With current assets of ₹7,50,000 and current liabilities of ₹10,00,000, the current ratio works out to 0.75.

ResultValue
Current ratio0.75
Working capital-₹2,50,000

Tips for an accurate result

  • Keep your units consistent — mixing, say, months with years or grams with kilograms is the most common source of error.
  • Round only at the very end. Rounding inputs early can shift the final answer noticeably.
  • Re-run the numbers whenever an input changes, rather than estimating from an old result.

Prefer not to do the maths by hand? — the Current Ratio Calculator does it instantly, for free, with the formula and a worked example built in.

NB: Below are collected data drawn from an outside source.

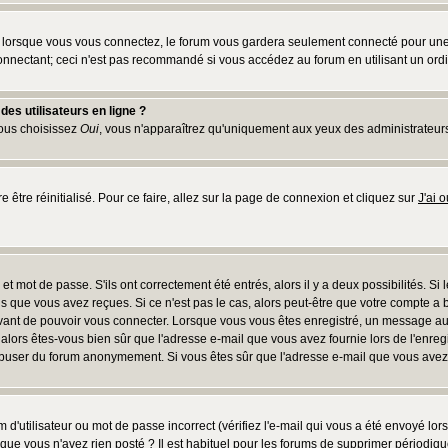
lorsque vous vous connectez, le forum vous gardera seulement connecté pour une pé
nnectant; ceci n'est pas recommandé si vous accédez au forum en utilisant un ordina
es utilisateurs en ligne ?
vous choisissez
Oui
, vous n'apparaîtrez qu'uniquement aux yeux des administrateur
e être réinitialisé. Pour ce faire, allez sur la page de connexion et cliquez sur
J'ai 
t mot de passe. S'ils ont correctement été entrés, alors il y a deux possibilités. Si
s que vous avez reçues. Si ce n'est pas le cas, alors peut-être que votre compte a 
avant de pouvoir vous connecter. Lorsque vous vous êtes enregistré, un message aur
u, alors êtes-vous bien sûr que l'adresse e-mail que vous avez fournie lors de l'enreg
s abuser du forum anonymement. Si vous êtes sûr que l'adresse e-mail que vous avez f
d'utilisateur ou mot de passe incorrect (vérifiez l'e-mail qui vous a été envoyé lo
que vous n'avez rien posté ? Il est habituel pour les forums de supprimer périodique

Continue exploring business calculators with these tools: Discount Calculator, Price Elasticity of Demand Calculator, Profit Margin Calculator, Gross Profit Calculator, ROI Calculator.

Calculators in this guide

Frequently asked questions

The formula is: Current ratio = Current assets ÷ Current liabilities. With current assets of ₹15,00,000 and current liabilities of ₹10,00,000, the current ratio works out to 1.50.

Gather each input, apply the formula step by step keeping your units consistent, and round only at the end. You can verify your answer instantly with the Current Ratio Calculator.

It uses the standard formula with exact arithmetic, so the result is correct for the inputs you enter. Bear in mind that real-world outcomes can still differ when underlying assumptions change.

Priya Nair · MBA, Finance & Strategy

Priya Nair is a business analyst and MBA who advises small businesses and startups on pricing, unit economics and growth metrics.